:: Text shown ::

Impact of a 3 Percentage Points Increase in the Investment Rate on the Growth Rate

(In percent)

Citation: IMF Staff Country Reports 2002, 107; 10.5089/9781451807240.002.A001

Sources: Fund staff estimates.

14. By contrast, reforms that raised productivity growth would translate into a permanent, one-for-one increase in longer-term growth. Such reforms should focus on removing inefficiencies and fostering innovation. However, some reforms and other phenomena, such as new economy effects and technological catch-up, might only be associated with a one-time increase in the level of productivity.

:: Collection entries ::
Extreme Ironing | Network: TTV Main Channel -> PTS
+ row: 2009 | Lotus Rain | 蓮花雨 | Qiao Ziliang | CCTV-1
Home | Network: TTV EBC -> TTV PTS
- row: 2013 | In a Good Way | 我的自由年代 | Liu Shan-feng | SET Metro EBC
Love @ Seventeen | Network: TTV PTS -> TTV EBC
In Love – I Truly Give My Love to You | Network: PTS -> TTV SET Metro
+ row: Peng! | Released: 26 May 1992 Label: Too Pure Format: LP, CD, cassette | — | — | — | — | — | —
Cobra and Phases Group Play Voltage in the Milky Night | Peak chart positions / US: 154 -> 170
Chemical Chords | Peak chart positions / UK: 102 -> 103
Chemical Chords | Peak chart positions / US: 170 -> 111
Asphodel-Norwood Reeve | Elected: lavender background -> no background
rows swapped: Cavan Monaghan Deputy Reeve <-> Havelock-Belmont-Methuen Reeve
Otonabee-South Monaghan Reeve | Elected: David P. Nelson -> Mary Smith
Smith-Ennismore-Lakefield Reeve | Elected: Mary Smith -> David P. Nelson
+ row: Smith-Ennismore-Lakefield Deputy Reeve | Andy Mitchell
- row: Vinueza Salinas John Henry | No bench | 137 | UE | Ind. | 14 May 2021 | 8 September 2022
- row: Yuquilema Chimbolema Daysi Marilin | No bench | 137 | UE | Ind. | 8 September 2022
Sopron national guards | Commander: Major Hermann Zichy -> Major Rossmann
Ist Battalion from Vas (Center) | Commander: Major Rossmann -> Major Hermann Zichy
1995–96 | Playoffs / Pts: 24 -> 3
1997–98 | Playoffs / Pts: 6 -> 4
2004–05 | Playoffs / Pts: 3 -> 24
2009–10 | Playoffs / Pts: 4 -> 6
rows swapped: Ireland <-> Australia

:: Required task ::
Transcribe the part of the passage on investment and productivity growth starting at "(In percent)" and ending at "level of productivity.".

:: Answer ::
(In percent)

Citation: IMF Staff Country Reports 2002, 107; 10.5089/9781451807240.002.A001

Sources: Fund staff estimates.

14. By contrast, reforms that raised productivity growth would translate into a permanent, one-for-one increase in longer-term growth. Such reforms should focus on removing inefficiencies and fostering innovation. However, some reforms and other phenomena, such as new economy effects and technological catch-up, might only be associated with a one-time increase in the level of productivity.